Top of Available data
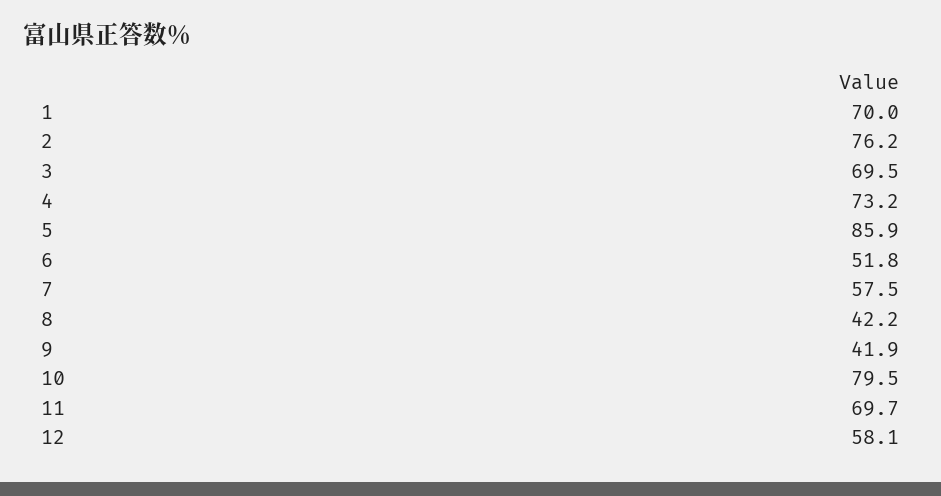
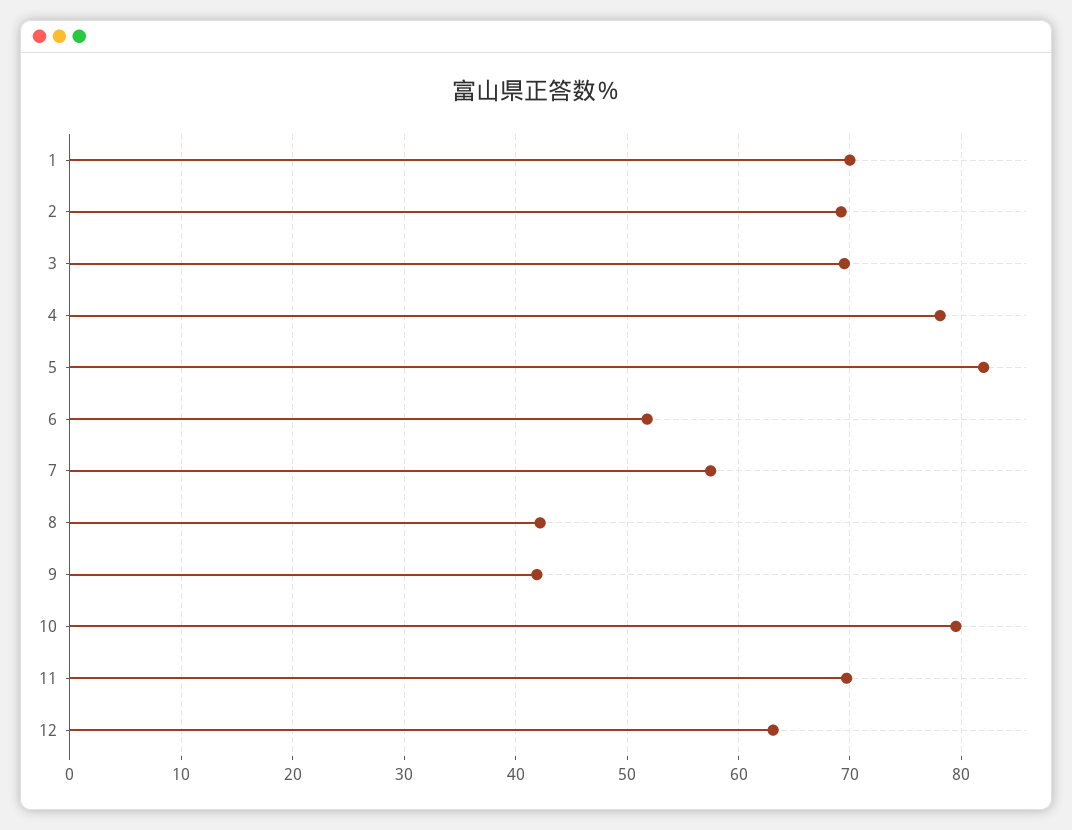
  {
    "1": 70,
-   "2": 76.2,
+   "2": 69,
    "3": 69.5,
-   "4": 73.2,
+   "4": 78,
-   "5": 85.9,
+   "5": 82,
    "6": 51.8,
    "7": 57.5,
    "8": 42.2,
    "9": 41.9,
    "10": 79.5,
    "11": 69.7,
-   "12": 58.1
+   "12": 63
  }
Bottom of Available data
> **Task goal**: Once the images are dropped, set down the remaining material word for word.

> **Solution below**:
  {
    "1": 70,
-   "2": 76.2,
+   "2": 69,
    "3": 69.5,
-   "4": 73.2,
+   "4": 78,
-   "5": 85.9,
+   "5": 82,
    "6": 51.8,
    "7": 57.5,
    "8": 42.2,
    "9": 41.9,
    "10": 79.5,
    "11": 69.7,
-   "12": 58.1
+   "12": 63
  }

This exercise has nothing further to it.